Looking back, what I experienced was very normal, but at the time, I really did wonder if I was normal. The truth is, there is no "one" way to grieve a miscarriage, and everyone might experience it differently, but if you are in the can't-stop-crying phase, please know that it's completely normal and there will come a time when you can get through the day without sobbing. More importantly, you should realize that there is nothing to be ashamed about if others see you crying about your loss. I had moments I couldn't control my tears in front of my dental hygienist, my mom's trainer at the gym, and my son's preschool teacher, and you know what? Every single one of those people told me that they had personally experienced a miscarriage too. There is no reason to hide your loss and chances are, it will make you feel less alone to talk about it.
6. There will always be hard days.
Even after you make it through your initial weeks of grief and crying, you should know that there will be hard days. It's been almost four months since my miscarriage now, and there are still triggers for me. Seeing a woman who is pregnant, having an acquaintance we haven't seen in a long time tease me about not having another baby yet, knowing that I will have to face a due date that won't ever come, and even strange instances, like driving down the road this morning and realizing there could have been another person in our car with us, can bring the tears back instantly for me. The truth is, it's all hard and that is OK. No one said you ever had to "get over" a miscarriage, and honoring your grief and emotions is important.

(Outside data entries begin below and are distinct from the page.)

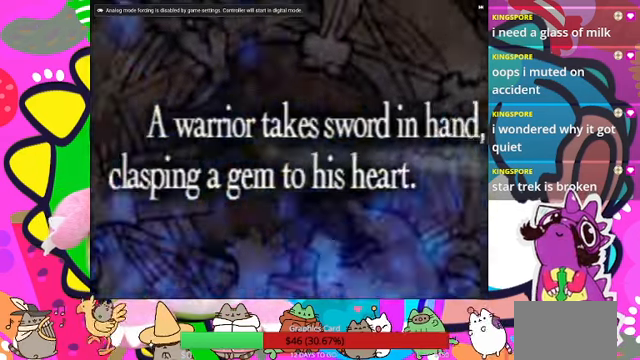
{"buttons": ["R1", "START"], "events": [[200, "START", "down"]]}
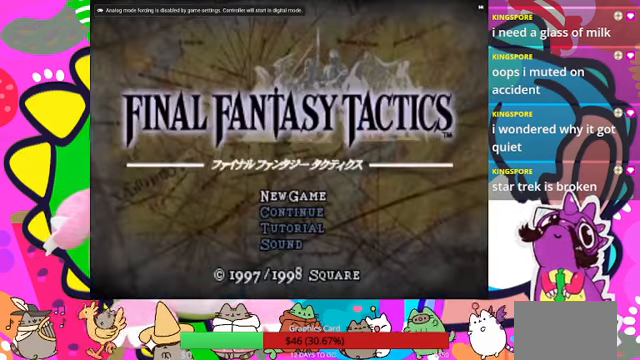
{"buttons": ["DPAD_DOWN"], "events": [[33, "START", "up"], [467, "R1", "up"], [500, "DPAD_DOWN", "down"]]}
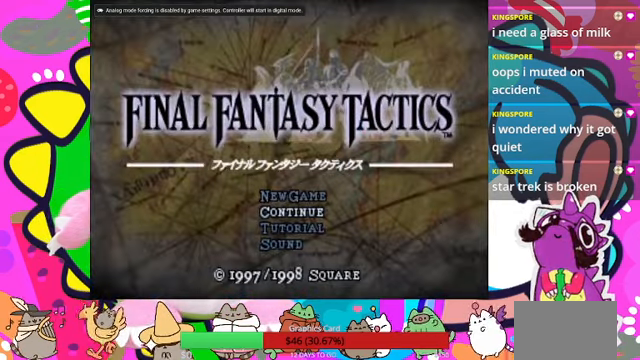
{"buttons": ["CIRCLE"], "events": [[100, "DPAD_DOWN", "up"], [367, "CIRCLE", "down"]]}
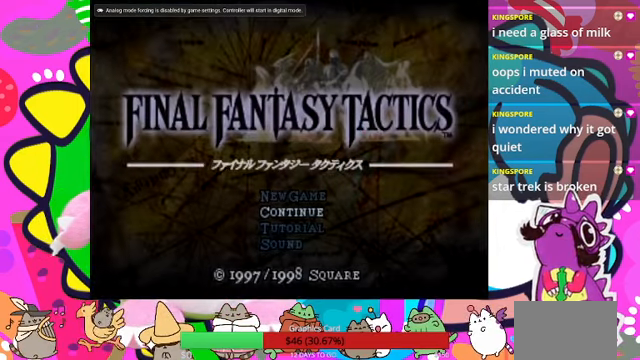
{"buttons": [], "events": [[33, "CIRCLE", "up"]]}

Someone once told me that our tears are just an outward sign of how much love we had for that baby, and that has helped me a lot whenever I feel embarrassed about how sad I feel.
7. You can be at risk for PPD after a miscarriage.
It's important to realize that when you have a miscarriage, your body goes through an enormous amount of change in a very short time. The pregnancy hormones may linger in your body for quite some time, depending on what type of loss you've experienced, or they may drop drastically—but either way, those hormonal changes, along with the grief and difficult emotions of a miscarriage, can put you at risk for developing postpartum depression. One study showed that women who had experienced a miscarriage previously were at risk for PPD even after going on to have a healthy baby. Your feelings about losing this pregnancy won't be replaced, and they are very real. I could feel myself change after my miscarriage, and I struggled a lot with the mental and emotional aspects of the loss, especially in my anxiety levels. I found myself very anxious and prone to having panic attacks and worrying about the worst-case scenarios. I became obsessed with small things and would have to check constantly to make sure I didn't forget one of my other kids at home (even while we were already driving in the car and they were safely buckled up with me). Some degree of hormonal change and emotional changes are normal, of course, but you should realize that just because you didn't have a baby to show for it, you still went through a pregnancy and your body still went through a significant physical trauma. Just like when you have a baby, you should check in with yourself about how you are feeling; have an open and honest discussion with your partner, if applicable, about watching for signs and symptoms you may miss; and also talk with your doctor if you are experiencing any significant mental changes past six weeks that are affecting your daily activities.
The bottom line is, we hear a lot about what women can expect when they are expecting. But knowing what to expect when you are no longer expecting deserves to be talked about too.